### SELECTED EXCERPT:
»»
| A Beautiful, but Windy Day on Horseshoe Mountain
After completing the Fletcher Mountain to Drift Peak traverse this past Saturday (8/8/09) from Blue Lake, I had hoped to post a trip report and photos from the climb on 14ers.com. However, as I began the process of preparing my trip report, I ran into a slight problem...
The flash card I had used in my camera that day was corrupt, making the pictures irretrievable. Not wanting to post a report without photos, I decided instead to do a write up on my recent climb of Horseshoe Mountain (13,898 feet) from the infrequently used Gold Basin Trail off of Weston Pass.
This trailhead is located approximately 7.5 miles up the west side of the Weston Pass 4WD road (Lake County 7) that runs between Leadville and Fairplay. The route begins by passing under large power lines 3 times as it climbs northwest for 1.1 miles, into the large grassy basin below Horseshoe Mountain on an old 4WD road.
Pullout parking area just past the 4WD road trailhead.
The start of the trail into Gold Basin.
Horseshoe Mountain comes into view. Notice the light dusting of snow…
Passing a large cabin.
««
### RAW DATA:
»»
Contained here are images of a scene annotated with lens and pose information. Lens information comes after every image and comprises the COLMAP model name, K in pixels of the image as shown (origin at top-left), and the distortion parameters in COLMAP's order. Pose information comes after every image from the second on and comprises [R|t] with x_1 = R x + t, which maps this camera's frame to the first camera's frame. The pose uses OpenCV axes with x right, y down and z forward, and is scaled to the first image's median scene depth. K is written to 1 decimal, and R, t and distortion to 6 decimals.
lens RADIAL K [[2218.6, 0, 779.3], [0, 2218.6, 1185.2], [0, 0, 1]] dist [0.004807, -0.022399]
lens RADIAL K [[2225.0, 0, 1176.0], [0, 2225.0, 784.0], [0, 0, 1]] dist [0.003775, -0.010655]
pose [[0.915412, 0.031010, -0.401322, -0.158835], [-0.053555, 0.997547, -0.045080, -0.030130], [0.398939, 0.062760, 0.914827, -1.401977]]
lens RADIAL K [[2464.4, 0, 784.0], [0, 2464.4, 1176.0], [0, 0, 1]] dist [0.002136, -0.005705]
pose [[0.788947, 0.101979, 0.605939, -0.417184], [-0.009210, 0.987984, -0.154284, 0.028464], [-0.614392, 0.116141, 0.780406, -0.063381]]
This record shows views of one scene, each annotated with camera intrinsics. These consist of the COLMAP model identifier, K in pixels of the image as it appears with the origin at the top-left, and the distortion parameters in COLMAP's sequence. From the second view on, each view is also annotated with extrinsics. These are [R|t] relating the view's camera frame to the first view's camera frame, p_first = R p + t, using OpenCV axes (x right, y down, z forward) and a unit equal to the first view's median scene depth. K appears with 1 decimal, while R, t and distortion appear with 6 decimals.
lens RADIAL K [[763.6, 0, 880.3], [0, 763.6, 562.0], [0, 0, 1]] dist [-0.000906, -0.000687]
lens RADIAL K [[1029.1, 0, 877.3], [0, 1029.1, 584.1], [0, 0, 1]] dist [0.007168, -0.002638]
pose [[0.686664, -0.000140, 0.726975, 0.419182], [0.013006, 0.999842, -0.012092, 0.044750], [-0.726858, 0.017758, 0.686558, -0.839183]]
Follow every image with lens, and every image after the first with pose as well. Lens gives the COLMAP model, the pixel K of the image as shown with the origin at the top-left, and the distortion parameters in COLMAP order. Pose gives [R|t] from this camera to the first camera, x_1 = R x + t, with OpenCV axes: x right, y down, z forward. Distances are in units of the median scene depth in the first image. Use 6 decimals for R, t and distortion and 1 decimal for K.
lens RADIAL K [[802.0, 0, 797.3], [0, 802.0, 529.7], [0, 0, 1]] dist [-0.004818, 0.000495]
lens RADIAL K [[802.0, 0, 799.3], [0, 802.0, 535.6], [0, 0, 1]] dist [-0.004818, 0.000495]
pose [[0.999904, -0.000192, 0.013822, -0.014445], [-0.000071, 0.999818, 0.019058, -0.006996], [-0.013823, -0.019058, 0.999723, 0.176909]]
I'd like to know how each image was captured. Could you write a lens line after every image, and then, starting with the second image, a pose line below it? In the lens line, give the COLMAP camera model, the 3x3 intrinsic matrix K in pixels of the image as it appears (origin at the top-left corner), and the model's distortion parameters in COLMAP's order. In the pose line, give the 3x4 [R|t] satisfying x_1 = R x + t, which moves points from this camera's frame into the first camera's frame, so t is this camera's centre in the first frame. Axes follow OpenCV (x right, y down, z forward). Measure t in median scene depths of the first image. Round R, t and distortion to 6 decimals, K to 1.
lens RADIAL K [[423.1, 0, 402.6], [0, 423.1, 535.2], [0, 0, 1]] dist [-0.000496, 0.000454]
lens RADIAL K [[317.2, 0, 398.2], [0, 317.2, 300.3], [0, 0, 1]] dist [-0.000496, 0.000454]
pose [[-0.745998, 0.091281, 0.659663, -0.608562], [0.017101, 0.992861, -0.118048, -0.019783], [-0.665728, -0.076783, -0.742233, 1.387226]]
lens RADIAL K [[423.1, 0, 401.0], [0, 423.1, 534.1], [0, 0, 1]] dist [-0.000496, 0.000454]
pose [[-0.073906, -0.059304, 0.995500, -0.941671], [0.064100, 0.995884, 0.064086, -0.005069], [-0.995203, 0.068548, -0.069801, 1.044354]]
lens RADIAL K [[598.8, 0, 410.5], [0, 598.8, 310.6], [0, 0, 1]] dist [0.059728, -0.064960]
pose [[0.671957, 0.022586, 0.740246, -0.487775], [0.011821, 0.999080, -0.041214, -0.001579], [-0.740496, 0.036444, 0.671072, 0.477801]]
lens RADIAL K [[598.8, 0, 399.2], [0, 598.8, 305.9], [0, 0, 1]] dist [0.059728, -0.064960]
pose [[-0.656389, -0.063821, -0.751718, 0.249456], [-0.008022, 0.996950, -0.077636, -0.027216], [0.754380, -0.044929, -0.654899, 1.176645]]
««
### ACTION ITEM A:
Reproduce the passage of the Horseshoe Mountain trip report from "The flash card" up to and including "old 4WD road.", swapping "flash card" for "memory card".
### ACTION ITEM B:
Continue the Horseshoe Mountain trip report from its last line.

### YOUR RESPONSE A:
The memory card I had used in my camera that day was corrupt, making the pictures irretrievable. Not wanting to post a report without photos, I decided instead to do a write up on my recent climb of Horseshoe Mountain (13,898 feet) from the infrequently used Gold Basin Trail off of Weston Pass.
This trailhead is located approximately 7.5 miles up the west side of the Weston Pass 4WD road (Lake County 7) that runs between Leadville and Fairplay. The route begins by passing under large power lines 3 times as it climbs northwest for 1.1 miles, into the large grassy basin below Horseshoe Mountain on an old 4WD road.

### YOUR RESPONSE B:
Looking southeast towards Weston Pass.
After hiking up the road for a little over a mile, we came to the top of a high point. From here we could clearly see the upper portion of the route. After this the route descends towards a broad saddle below the Horseshoe Mountain ridge.
On the descent towards the saddle, you have to hike northwest for a ways to get around the fenced private property, after which it is a matter of finding an old set of vehicle tracks that will lead you through the trees and up the rounded slope below Horseshoe's summit. It was here that the wind began to begin picking up ever so slightly, and then began blowing harder and harder as we reached the summit…
Descending towards the saddle.
A view of the upper portion of the route. The trail ascends the grassy rounded slope (left) before reaching the talus slope near the snowfields (center).
The vehicle tracks that lead through the woods toward tree line.
Elk grazing in a meadow below.
Looking back towards the trailhead from above tree line.
Upper Gold Basin to the northwest. It's just so green and grassy! Wait we're in Colorado, not the Swiss Alps right?
The summit of Horseshoe Mountain from approximately 13,000 feet. This road is relentless.
Looking southwest. Left to right: Huron, Mount Hope, LaPlata, the French Group (Casco, French Benchmark, Frasco, Lackawanna), and Mount Elbert.
The view southeast. The Belford group is prominent in the foreground, while Harvard, Columbia, and Yale can just be seen on the horizon (far left).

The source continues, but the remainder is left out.